Путилин забарабанил пальцами по столу и выдержал довольно продолжительную паузу.

— Как вы думаете, разрешить ему осмотр?

— Почему бы нет? Неловко… Нас и так дикарями за границей считают.

— Хорошо. Теперь слушайте меня внимательно, голубчик: в середине осмотра вы должны выйти из комнаты под предлогом того, что возникла необходимость дать экстренные распоряжения. Идите!

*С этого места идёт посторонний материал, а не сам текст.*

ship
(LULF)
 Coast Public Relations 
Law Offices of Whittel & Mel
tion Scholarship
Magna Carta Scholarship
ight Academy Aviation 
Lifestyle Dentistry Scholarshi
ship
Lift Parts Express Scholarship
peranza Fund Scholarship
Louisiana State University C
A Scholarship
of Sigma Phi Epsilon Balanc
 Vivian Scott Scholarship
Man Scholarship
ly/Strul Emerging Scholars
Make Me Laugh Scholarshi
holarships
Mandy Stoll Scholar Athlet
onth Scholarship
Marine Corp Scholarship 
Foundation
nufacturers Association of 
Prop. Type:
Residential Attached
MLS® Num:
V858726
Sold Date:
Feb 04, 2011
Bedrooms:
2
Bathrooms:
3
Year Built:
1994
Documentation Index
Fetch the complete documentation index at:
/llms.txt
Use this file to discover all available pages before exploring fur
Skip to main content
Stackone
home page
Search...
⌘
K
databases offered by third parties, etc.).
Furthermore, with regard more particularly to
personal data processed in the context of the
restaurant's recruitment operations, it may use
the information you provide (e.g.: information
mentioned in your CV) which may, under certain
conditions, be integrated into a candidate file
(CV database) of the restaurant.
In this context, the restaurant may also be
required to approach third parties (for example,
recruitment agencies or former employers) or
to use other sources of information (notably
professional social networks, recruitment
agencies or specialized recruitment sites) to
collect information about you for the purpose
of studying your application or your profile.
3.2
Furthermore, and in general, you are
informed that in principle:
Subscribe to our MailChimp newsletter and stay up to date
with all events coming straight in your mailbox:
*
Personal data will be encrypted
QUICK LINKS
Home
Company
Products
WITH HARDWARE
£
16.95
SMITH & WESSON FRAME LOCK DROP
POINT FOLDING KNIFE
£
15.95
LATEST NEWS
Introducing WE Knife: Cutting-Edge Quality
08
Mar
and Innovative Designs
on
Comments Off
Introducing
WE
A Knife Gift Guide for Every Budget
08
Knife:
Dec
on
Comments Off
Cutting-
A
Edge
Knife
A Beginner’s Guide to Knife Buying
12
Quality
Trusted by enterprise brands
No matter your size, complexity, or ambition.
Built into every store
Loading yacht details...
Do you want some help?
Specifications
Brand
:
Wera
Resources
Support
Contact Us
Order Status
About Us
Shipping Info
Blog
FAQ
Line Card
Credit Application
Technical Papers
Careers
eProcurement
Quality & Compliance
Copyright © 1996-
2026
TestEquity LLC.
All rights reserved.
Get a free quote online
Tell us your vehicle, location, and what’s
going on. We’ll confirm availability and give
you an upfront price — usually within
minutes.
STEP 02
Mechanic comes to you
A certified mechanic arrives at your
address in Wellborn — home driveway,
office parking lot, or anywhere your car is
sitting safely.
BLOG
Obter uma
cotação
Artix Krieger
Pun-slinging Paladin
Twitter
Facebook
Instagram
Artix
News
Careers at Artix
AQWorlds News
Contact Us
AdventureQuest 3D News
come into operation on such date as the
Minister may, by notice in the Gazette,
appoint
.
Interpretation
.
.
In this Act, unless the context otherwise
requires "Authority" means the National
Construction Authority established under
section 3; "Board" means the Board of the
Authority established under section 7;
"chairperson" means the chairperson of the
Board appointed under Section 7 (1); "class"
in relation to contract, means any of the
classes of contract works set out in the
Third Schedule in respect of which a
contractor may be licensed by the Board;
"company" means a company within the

Вы впустите этого чудака профессора не ранее, чем я подам вам свой обычный условный звонок.

Помощник удалился.

— Слушай же и ты, докториус: сию минуту ступай туда, и лишь только во время осмотра мой помощник удалится, ты немедленно выйди за ним следом. Понял? Профессор на секунду останется один. Следи за часами. Ровно через две минуты иди в музей.

Я следил за часовой стрелкой. Минута… вторая… Я быстро направился в «Музей преступной деятельности». Он был пуст. Я встал у дверей. Где-то послышался звонок. Почти в ту же секунду дверь антропометрического музея распахнулась, и в сопровождении идущего впереди помощника Путилина появилась фигура итальянского ученого-профессора. Это был тип настоящего ученого: высокий, сутуловатый, с длинными седыми волосами, в огромных темных очках на носу.